→ **Passage given**:

==*==

# Mixing?



## Brundo (Nov 20, 2015)

Okay so I got all the chemicals for b&w developing. But I'm a little confused on mixing. I know I need to mix my developer into a stock solution. However the Kodafix, Kodak indicator stop bath, and kodak photo-flo have got me wondering. Do i need to mix all of the kodafix into a stock solution at once? Do I even need to mix the stop bath and photo-flo or do I just pull from those as I need. How much of the fix, stop, and photo-flo do I use per developing? 
I'll warn you right now I'm going to have more questions as time passes. So thanks in advance for the help and patience.


----------



## 480sparky (Nov 20, 2015)

I mix enough to make enough working stock needed. If I need 1 liter, I'll measure out enough chemical and water to create 1 liter of soup.


----------



## Brundo (Nov 20, 2015)

480sparky said:


> I mix enough to make enough working stock needed. If I need 1 liter, I'll measure out enough chemical and water to create 1 liter of soup.


Is that for the kodafix?


----------



## 480sparky (Nov 20, 2015)

If you mean fixer, yes. But I use liquid chemicals, not powders.


----------



## Brundo (Nov 20, 2015)

480sparky said:


> If you mean fixer, yes. But I use liquid chemicals, not powders.


The only powder substance is my developer. Everything else is liquid.


----------



## 480sparky (Nov 20, 2015)

The powder should be completely mixed. Liquids can be doled out as needed.


----------

==*==

→ **Stored rows**:
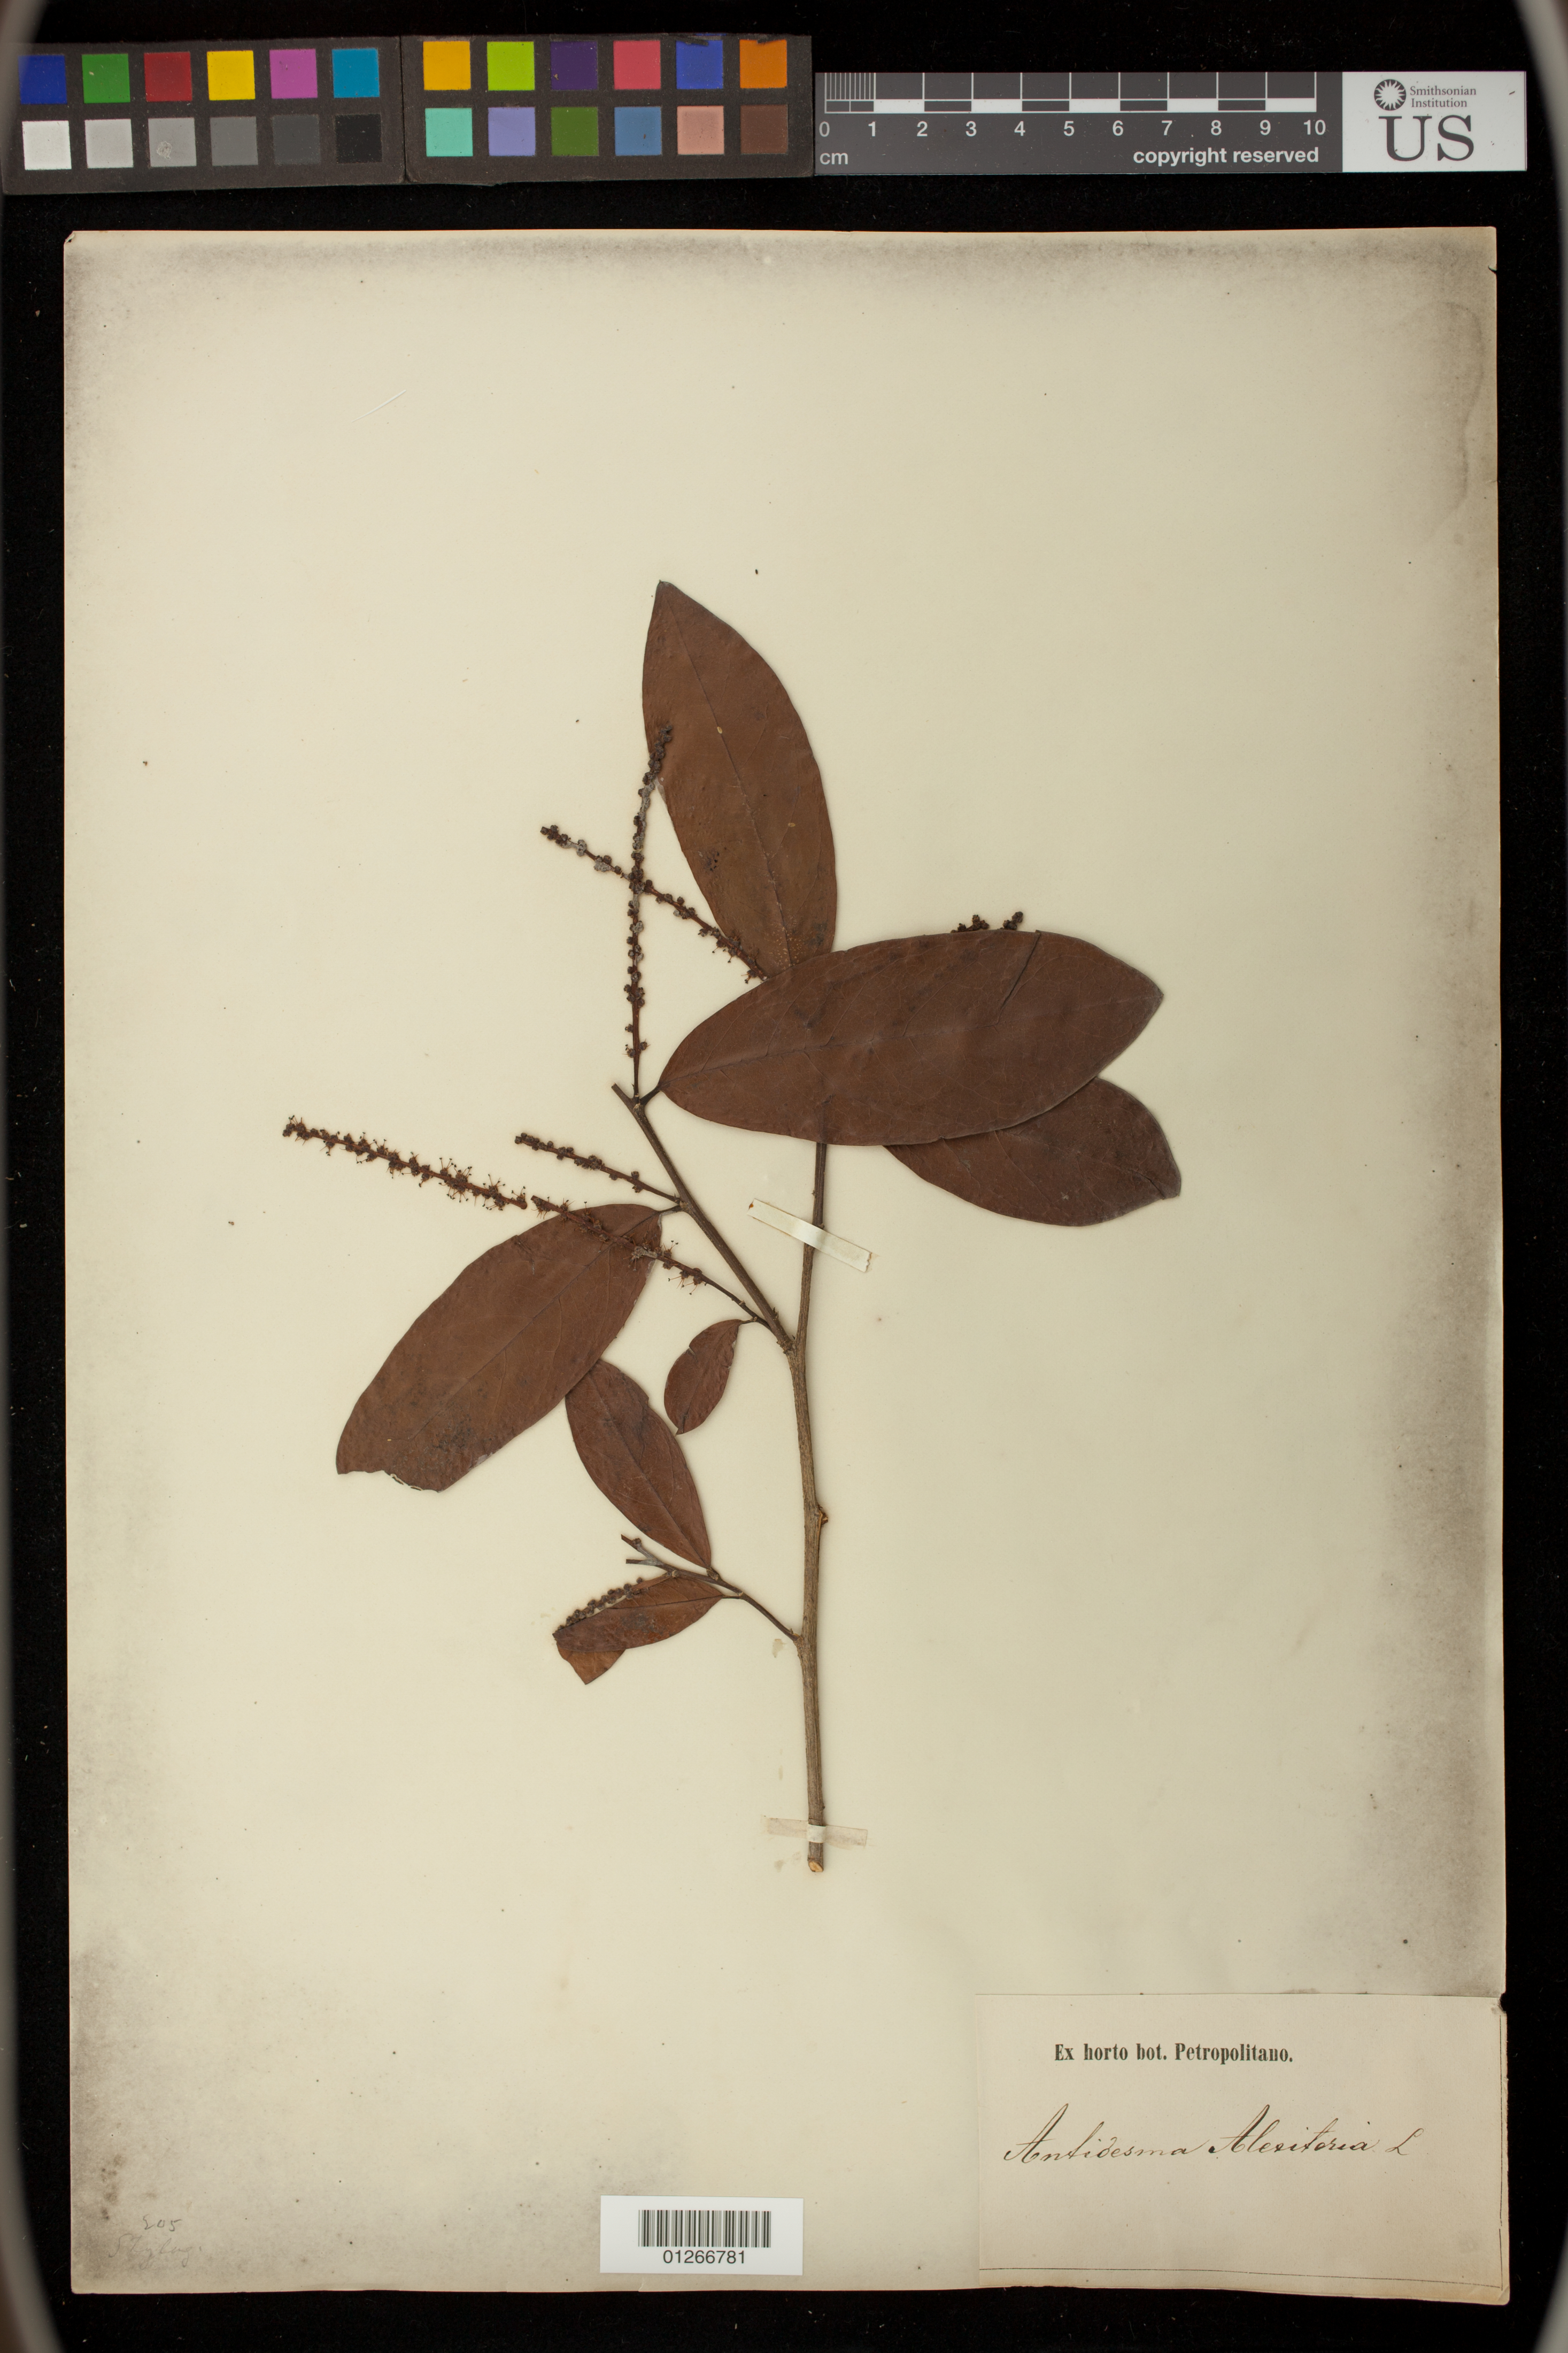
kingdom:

==*==

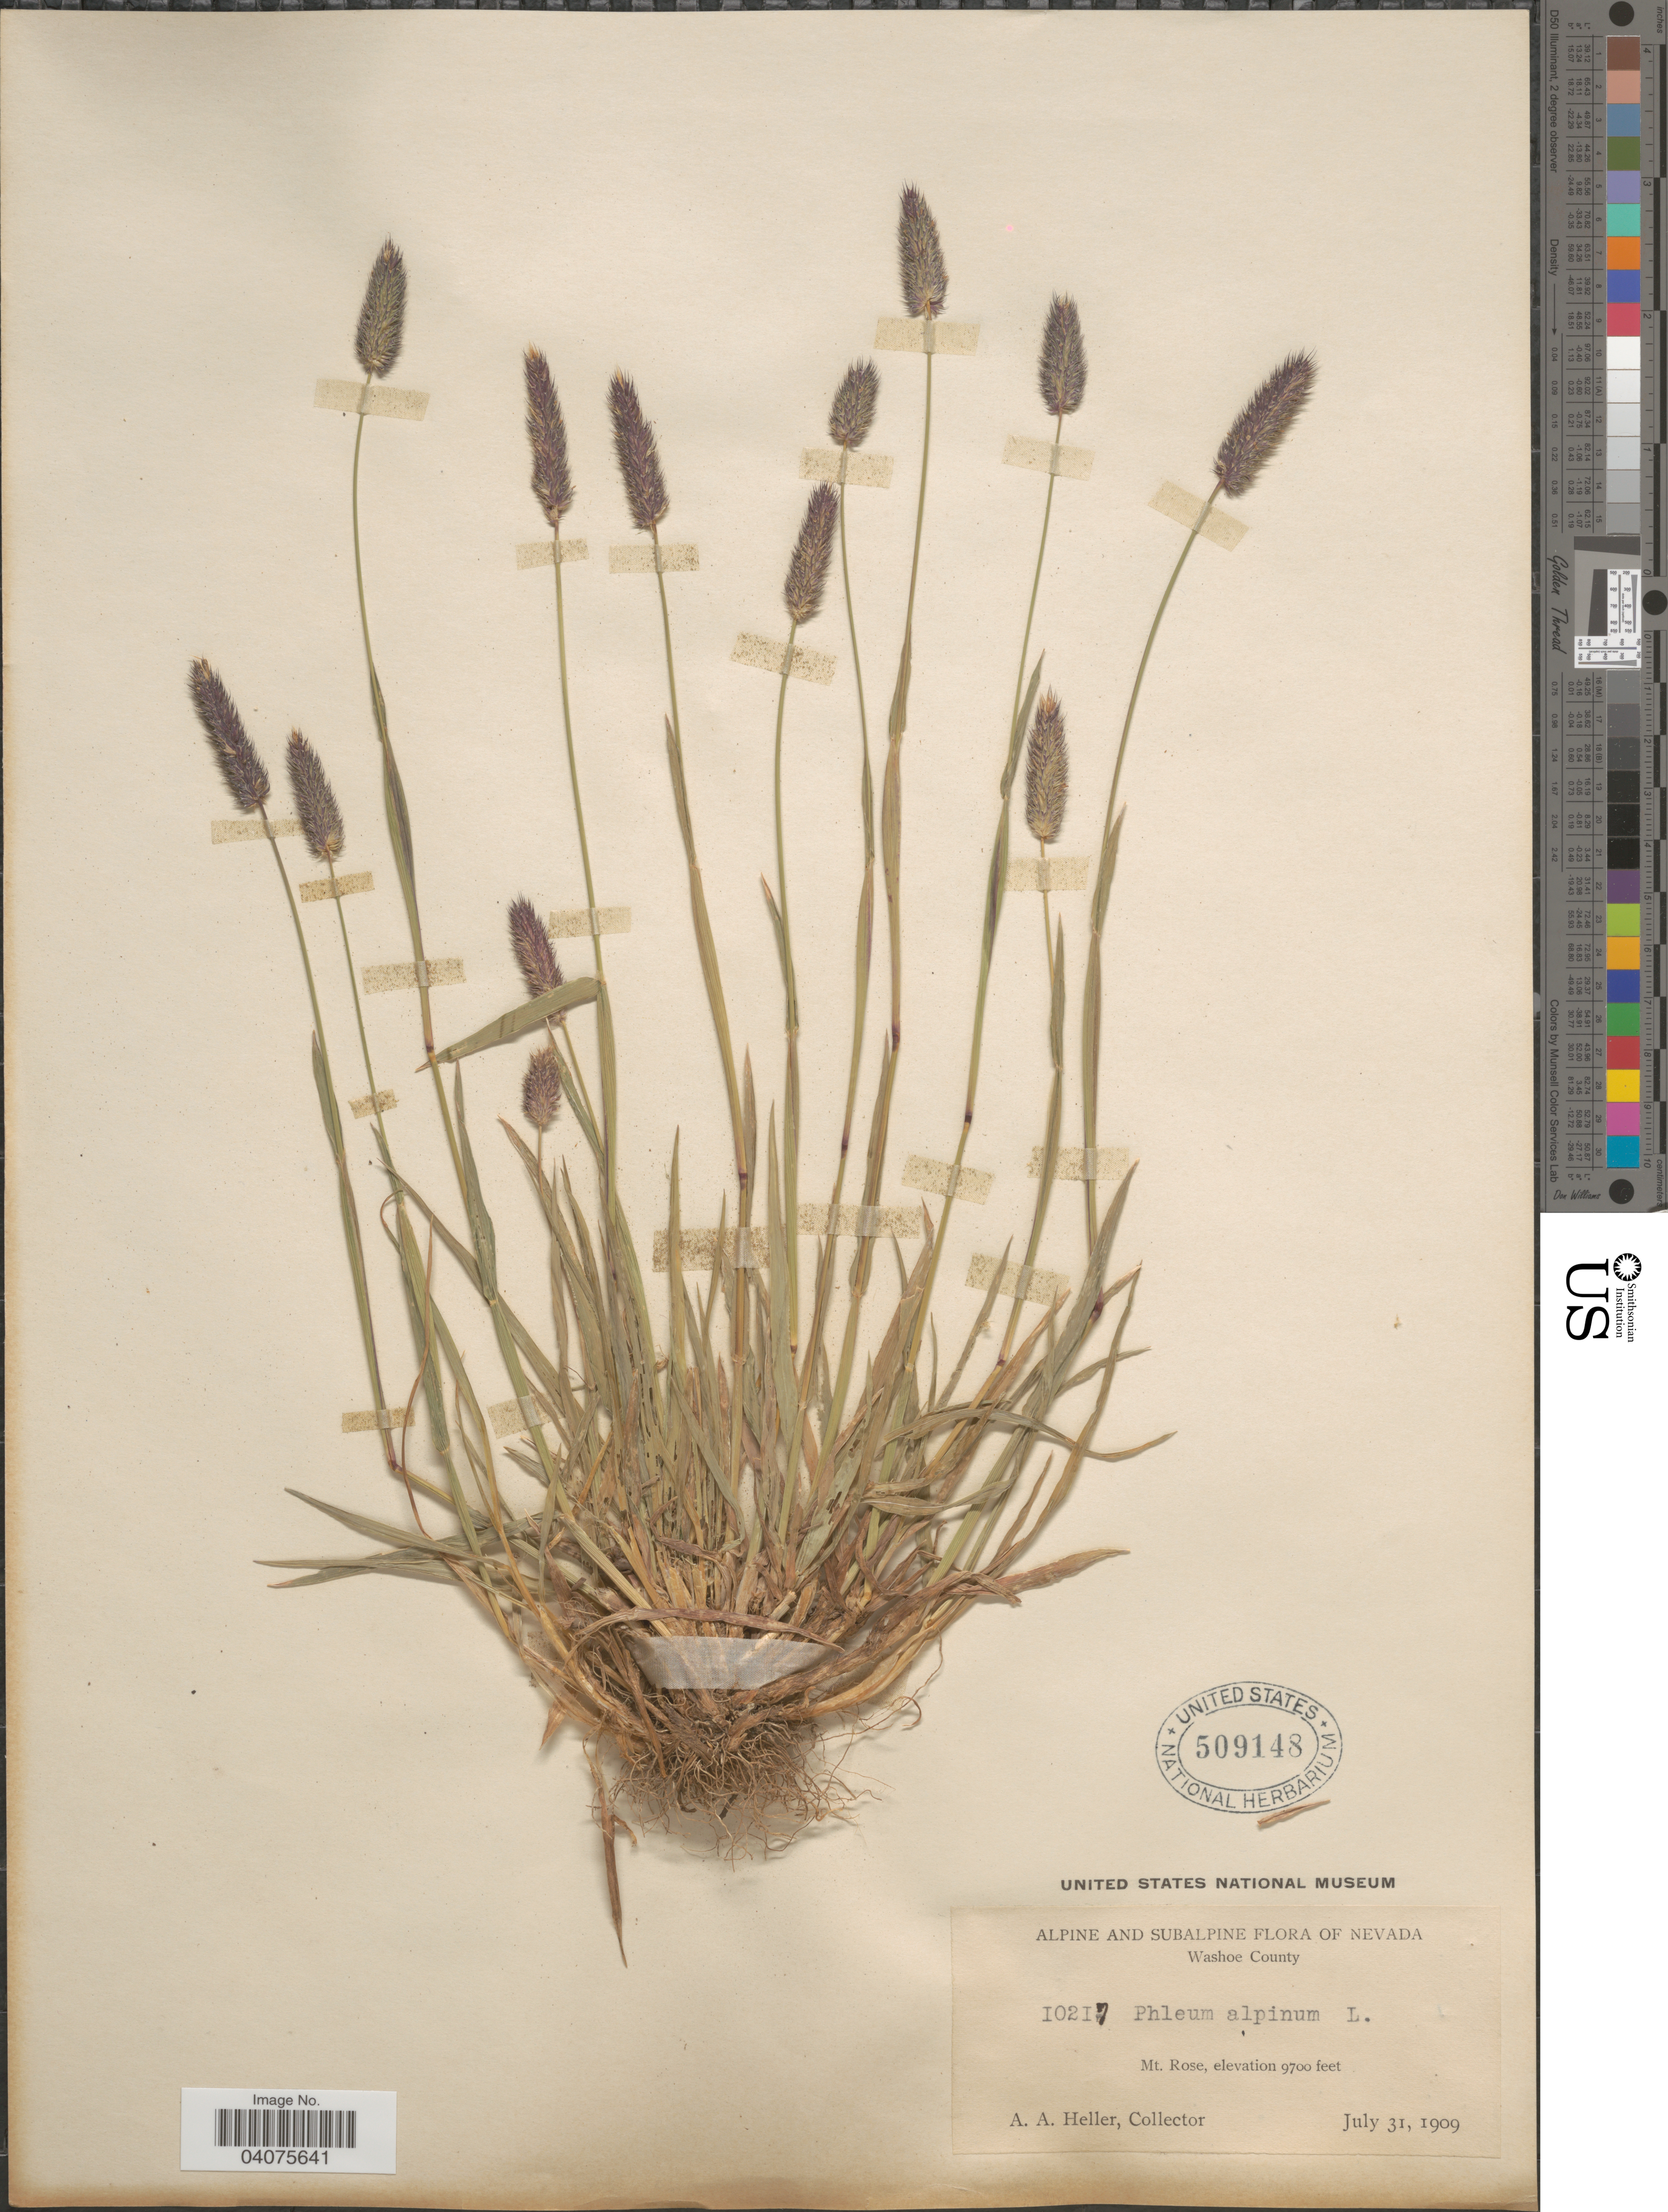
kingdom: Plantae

==*==

→ **Exercise instructions**:
1. List the chemicals, other than the developer, that the opening post of the darkroom mixing thread asks about.
2. In the darkroom mixing thread, rewrite the stretch from "Okay so I got" through "help and patience.", changing "stock solution" to "working solution".

→ **Answers given**:
1.
Kodafix
Kodak indicator stop bath
Kodak photo-flo

2.
Okay so I got all the chemicals for b&w developing. But I'm a little confused on mixing. I know I need to mix my developer into a working solution. However the Kodafix, Kodak indicator stop bath, and kodak photo-flo have got me wondering. Do i need to mix all of the kodafix into a working solution at once? Do I even need to mix the stop bath and photo-flo or do I just pull from those as I need. How much of the fix, stop, and photo-flo do I use per developing? 
I'll warn you right now I'm going to have more questions as time passes. So thanks in advance for the help and patience.